* What needs to be done *
Show each line from the rows below that contains the string "newSketch".

* Available records *
- - - - - - -

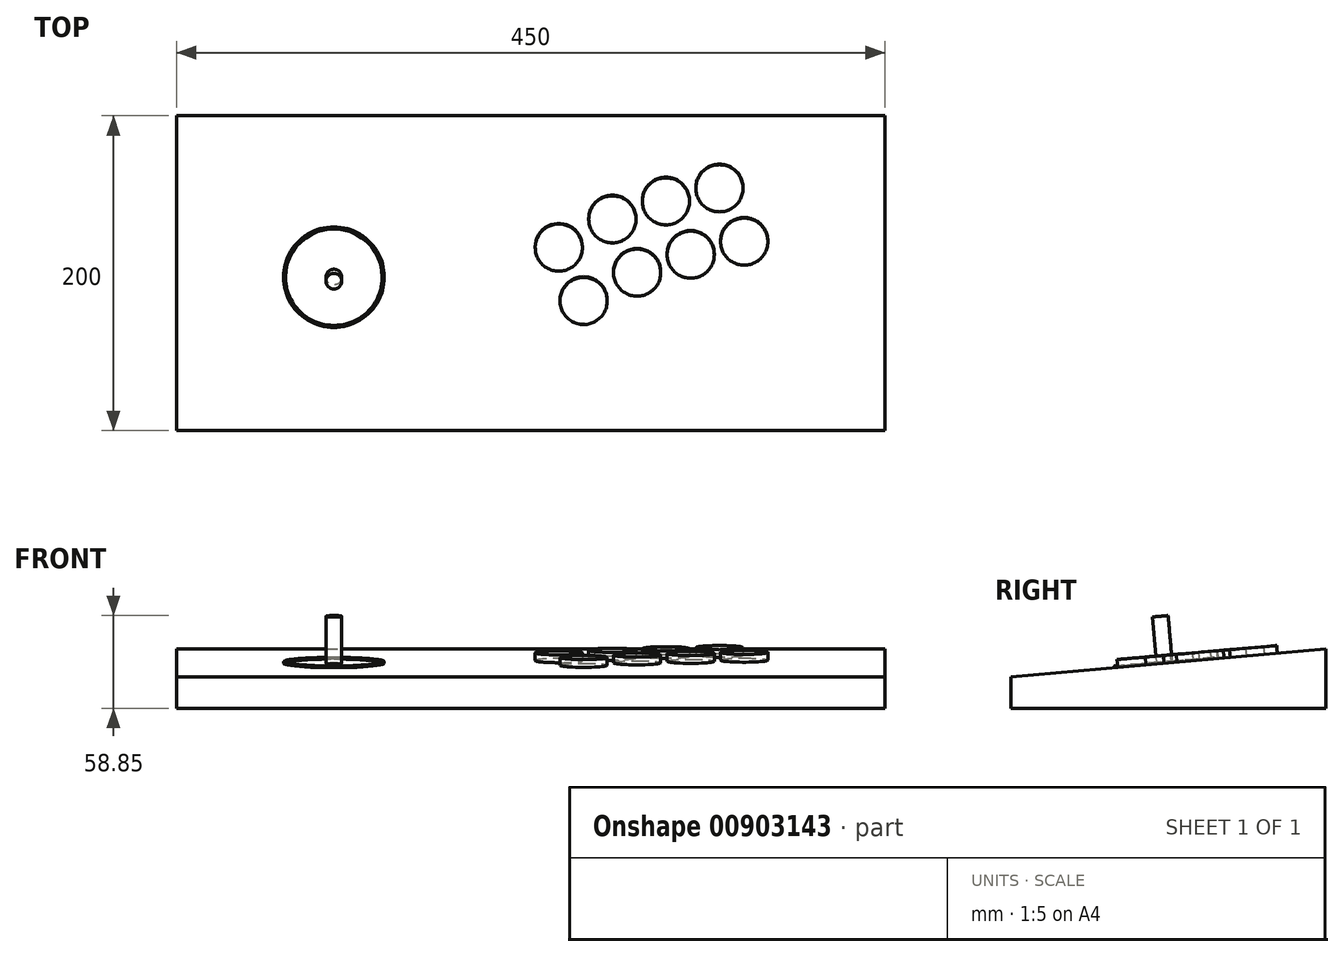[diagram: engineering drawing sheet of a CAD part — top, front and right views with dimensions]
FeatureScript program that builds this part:
annotation { "Feature Type Name" : "Feature", "Feature Type Description" : "" }
export const myFeature = defineFeature(function(context is Context, id is Id, definition is map)
    precondition{}
    {
        {
            var Q0;
            Q0=qCreatedBy(makeId("Top.planeOp"),FACE);
            var sketch = newSketch(context, id + "F0", { "sketchPlane" : qUnion([Q0])});
            skLineSegment(sketch, "E0.bottom", {"start": v(225, 100) * mm, "end": v(-225, 100) * mm});
            skLineSegment(sketch, "E0.top", {"start": v(225, -100) * mm, "end": v(-225, -100) * mm});
            skLineSegment(sketch, "E0.left", {"start": v(225, 100) * mm, "end": v(225, -100) * mm});
            skLineSegment(sketch, "E0.right", {"start": v(-225, 100) * mm, "end": v(-225, -100) * mm});
            skPoint(sketch, "E0.middle", {"position": v(0, 0) * mm});
            skSolve(sketch);
        }
        {
            var Q0;
            Q0=makeQuery(id+"F0.imprint","IMPRINT",FACE,{"disambiguationData":[TD([[makeQuery(id+"F0.imprint","IMPRINT",EDGE,{"derivedFrom":sQuery(id+"F0.wireOp",EDGE,"E0.bottom")}),1.0]])]});
            extrude(context, id + "F1", {"entities" : qUnion([Q0]), "depth" : 20 * mm, "offsetDistance" : 25 * mm});
        }
        {
            var Q0;
            Q0=makeQuery(id+"F1.opExtrude","SWEPT_FACE",FACE,{"disambiguationData":[OSD([sQuery(id+"F0.wireOp",EDGE,"E0.left")])]});
            var sketch = newSketch(context, id + "F2", { "sketchPlane" : qUnion([Q0])});
            skLineSegment(sketch, "E1", {"start": v(-100, 20) * mm, "end": v(100, 37.5) * mm});
            skLineSegment(sketch, "E2", {"start": v(100, 37.5) * mm, "end": v(100, 20) * mm});
            skLineSegment(sketch, "E3", {"start": v(100, 20) * mm, "end": v(100, 0) * mm});
            skLineSegment(sketch, "E4", {"start": v(100, 0) * mm, "end": v(-100, 0) * mm});
            skLineSegment(sketch, "E5", {"start": v(-100, 0) * mm, "end": v(-100, 20) * mm});
            skSolve(sketch);
        }
        {
            var Q0;
            Q0=makeQuery(id+"F2.imprint","IMPRINT",FACE,{"disambiguationData":[TD([[makeQuery(id+"F2.imprint","IMPRINT",EDGE,{"derivedFrom":sQuery(id+"F2.wireOp",EDGE,"E1")}),-1.0]])]});
            extrude(context, id + "F3", {"entities" : qUnion([Q0]), "operationType" : NewBodyOperationType.ADD, "oppositeDirection" : true, "depth" : 450 * mm, "offsetDistance" : 25 * mm});
        }
        {
            var Q0;
            Q0=makeQuery(id+"F3.opExtrude","SWEPT_FACE",FACE,{"disambiguationData":[OSD([sQuery(id+"F2.wireOp",EDGE,"E1")])]});
            var sketch = newSketch(context, id + "F4", { "sketchPlane" : qUnion([Q0])});
            skLineSegment(sketch, "E6.bottom", {"start": v(-225, 102.89) * mm, "end": v(225, 102.89) * mm, "construction": true});
            skLineSegment(sketch, "E6.top", {"start": v(-225, -97.88) * mm, "end": v(225, -97.88) * mm, "construction": true});
            skLineSegment(sketch, "E6.left", {"start": v(-225, 102.89) * mm, "end": v(-225, -97.88) * mm, "construction": true});
            skLineSegment(sketch, "E6.right", {"start": v(225, 102.89) * mm, "end": v(225, -97.88) * mm, "construction": true});
            skLineSegment(sketch, "E7", {"start": v(-225, 102.89) * mm, "end": v(-225, 0) * mm});
            skLineSegment(sketch, "E8", {"start": v(-225, 0) * mm, "end": v(-125, 0) * mm, "construction": true});
            skCircle(sketch, "E9", {"center": v(-125, 0) * mm, "radius": 32 * mm});
            skCircle(sketch, "E10", {"center": v(17.89, 19.2) * mm, "radius": 15 * mm});
            skCircle(sketch, "E11", {"center": v(51.89, 37.24) * mm, "radius": 15 * mm});
            skCircle(sketch, "E12", {"center": v(33.6, -14.8) * mm, "radius": 15 * mm});
            skCircle(sketch, "E13", {"center": v(67.6, 3.24) * mm, "radius": 15 * mm});
            skCircle(sketch, "E14", {"center": v(101.6, 14.7) * mm, "radius": 15 * mm});
            skCircle(sketch, "E15", {"center": v(85.89, 48.7) * mm, "radius": 15 * mm});
            skCircle(sketch, "E16", {"center": v(135.6, 23.02) * mm, "radius": 15 * mm});
            skCircle(sketch, "E17", {"center": v(119.89, 57.02) * mm, "radius": 15 * mm});
            skCircle(sketch, "E18", {"center": v(-125, 0) * mm, "radius": 30.75 * mm});
            skCircle(sketch, "E19", {"center": v(-125, 0) * mm, "radius": 5 * mm});
            skSolve(sketch);
        }
        {
            var Q0;
            Q0=makeQuery(id+"F4.imprint","IMPRINT",FACE,{"disambiguationData":[TD([[makeQuery(id+"F4.imprint","IMPRINT",EDGE,{"derivedFrom":sQuery(id+"F4.wireOp",EDGE,"E10")}),1.0]])]});
            var Q1;
            Q1=makeQuery(id+"F4.imprint","IMPRINT",FACE,{"disambiguationData":[TD([[makeQuery(id+"F4.imprint","IMPRINT",EDGE,{"derivedFrom":sQuery(id+"F4.wireOp",EDGE,"E12")}),1.0]])]});
            var Q2;
            Q2=makeQuery(id+"F4.imprint","IMPRINT",FACE,{"disambiguationData":[TD([[makeQuery(id+"F4.imprint","IMPRINT",EDGE,{"derivedFrom":sQuery(id+"F4.wireOp",EDGE,"E11")}),1.0]])]});
            var Q3;
            Q3=makeQuery(id+"F4.imprint","IMPRINT",FACE,{"disambiguationData":[TD([[makeQuery(id+"F4.imprint","IMPRINT",EDGE,{"derivedFrom":sQuery(id+"F4.wireOp",EDGE,"E13")}),1.0]])]});
            var Q4;
            Q4=makeQuery(id+"F4.imprint","IMPRINT",FACE,{"disambiguationData":[TD([[makeQuery(id+"F4.imprint","IMPRINT",EDGE,{"derivedFrom":sQuery(id+"F4.wireOp",EDGE,"E15")}),1.0]])]});
            var Q5;
            Q5=makeQuery(id+"F4.imprint","IMPRINT",FACE,{"disambiguationData":[TD([[makeQuery(id+"F4.imprint","IMPRINT",EDGE,{"derivedFrom":sQuery(id+"F4.wireOp",EDGE,"E14")}),1.0]])]});
            var Q6;
            Q6=makeQuery(id+"F4.imprint","IMPRINT",FACE,{"disambiguationData":[TD([[makeQuery(id+"F4.imprint","IMPRINT",EDGE,{"derivedFrom":sQuery(id+"F4.wireOp",EDGE,"E17")}),1.0]])]});
            var Q7;
            Q7=makeQuery(id+"F4.imprint","IMPRINT",FACE,{"disambiguationData":[TD([[makeQuery(id+"F4.imprint","IMPRINT",EDGE,{"derivedFrom":sQuery(id+"F4.wireOp",EDGE,"E16")}),1.0]])]});
            extrude(context, id + "F5", {"entities" : qUnion([Q0, Q1, Q2, Q3, Q4, Q5, Q6, Q7]), "operationType" : NewBodyOperationType.ADD, "depth" : 5 * mm, "offsetDistance" : 25 * mm});
        }
        {
            var Q0;
            Q0=makeQuery(id+"F4.imprint","IMPRINT",FACE,{"disambiguationData":[TD([[makeQuery(id+"F4.imprint","IMPRINT",EDGE,{"derivedFrom":sQuery(id+"F4.wireOp",EDGE,"E9")}),1.0]])]});
            extrude(context, id + "F6", {"entities" : qUnion([Q0]), "operationType" : NewBodyOperationType.ADD, "depth" : 1 * mm, "offsetDistance" : 25 * mm});
        }
        {
            var Q0;
            Q0=makeQuery(id+"F4.imprint","IMPRINT",FACE,{"disambiguationData":[TD([[makeQuery(id+"F4.imprint","IMPRINT",EDGE,{"derivedFrom":sQuery(id+"F4.wireOp",EDGE,"E19")}),1.0]])]});
            extrude(context, id + "F7", {"entities" : qUnion([Q0]), "operationType" : NewBodyOperationType.ADD, "depth" : 30 * mm, "offsetDistance" : 25 * mm});
        }
    });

- - - - - - -

* Task solution *
            var sketch = newSketch(context, id + "F0", { "sketchPlane" : qUnion([Q0])});
            var sketch = newSketch(context, id + "F2", { "sketchPlane" : qUnion([Q0])});
            var sketch = newSketch(context, id + "F4", { "sketchPlane" : qUnion([Q0])});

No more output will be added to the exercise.